Molly Taylor is an immensely likeable and endearing 28 year-old writer/actor who’s keen to share her joys and sorrows on the bus with us for 70 minutes in one of the two studios in the Assembly Rooms.
Presented by the National Theatre of Scotland, her show is sweet and charming, but nothing special in its rambling, diary-like format of anecdotal narrative.
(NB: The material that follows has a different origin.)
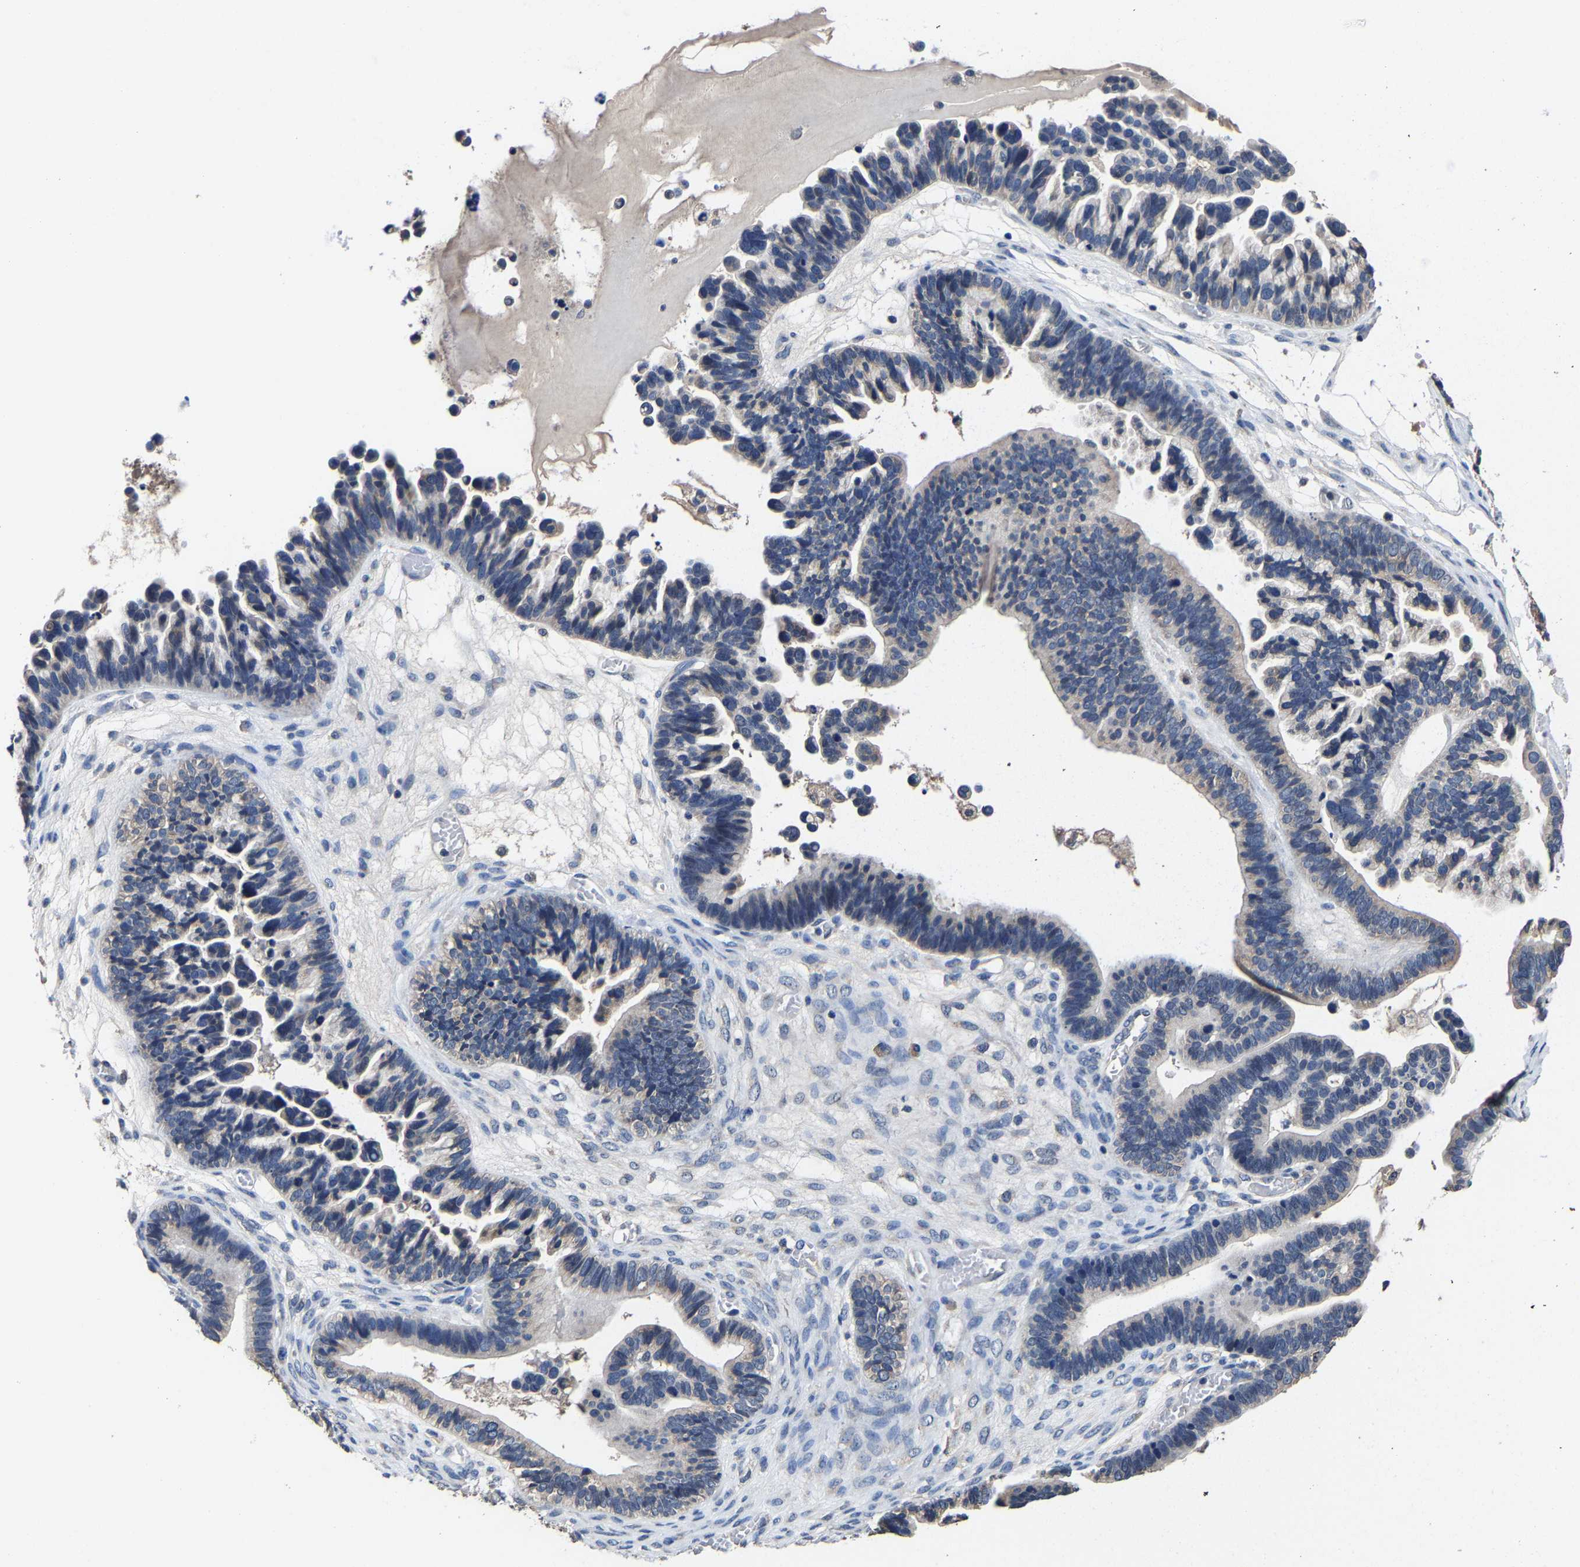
{"staining": {"intensity": "negative", "quantity": "none", "location": "none"}, "tissue": "ovarian cancer", "cell_type": "Tumor cells", "image_type": "cancer", "snomed": [{"axis": "morphology", "description": "Cystadenocarcinoma, serous, NOS"}, {"axis": "topography", "description": "Ovary"}], "caption": "A high-resolution histopathology image shows immunohistochemistry (IHC) staining of ovarian cancer (serous cystadenocarcinoma), which exhibits no significant positivity in tumor cells.", "gene": "EBAG9", "patient": {"sex": "female", "age": 56}}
Heart-broken at the end of an affair, Molly decides to make love to the transport system instead, touched by the efforts of bus and train drivers everywhere to keep her going.
She even feels impelled to write to Boris Johnson for no other reason than that she thinks he ought to know what she’s up to; her sometimes surprising range of references include a bus driver in Bury (and his wife), small coffee shops, Acton Town bus depot and the mother-in-law of rugby star Garry Schofield OBE.
Her restlessness itself becomes a raison d’être which is fair enough, but not sufficient to fire a really rich or meaningful theatre experience: having a lot to say is not necessarily the same as having something to say, and there’s a sense that, if she weren’t so beguiling a performer, you’d merely think of the show as the so-what musings of an insistent chatterbox.
On the other hand, the liveliness and freshness of her writing does a good job of disguising this weakness, and if we were all to become as considerate as Molly in our dealings with public transport workers, perhaps the service would improve and they’d all cheer up a bit.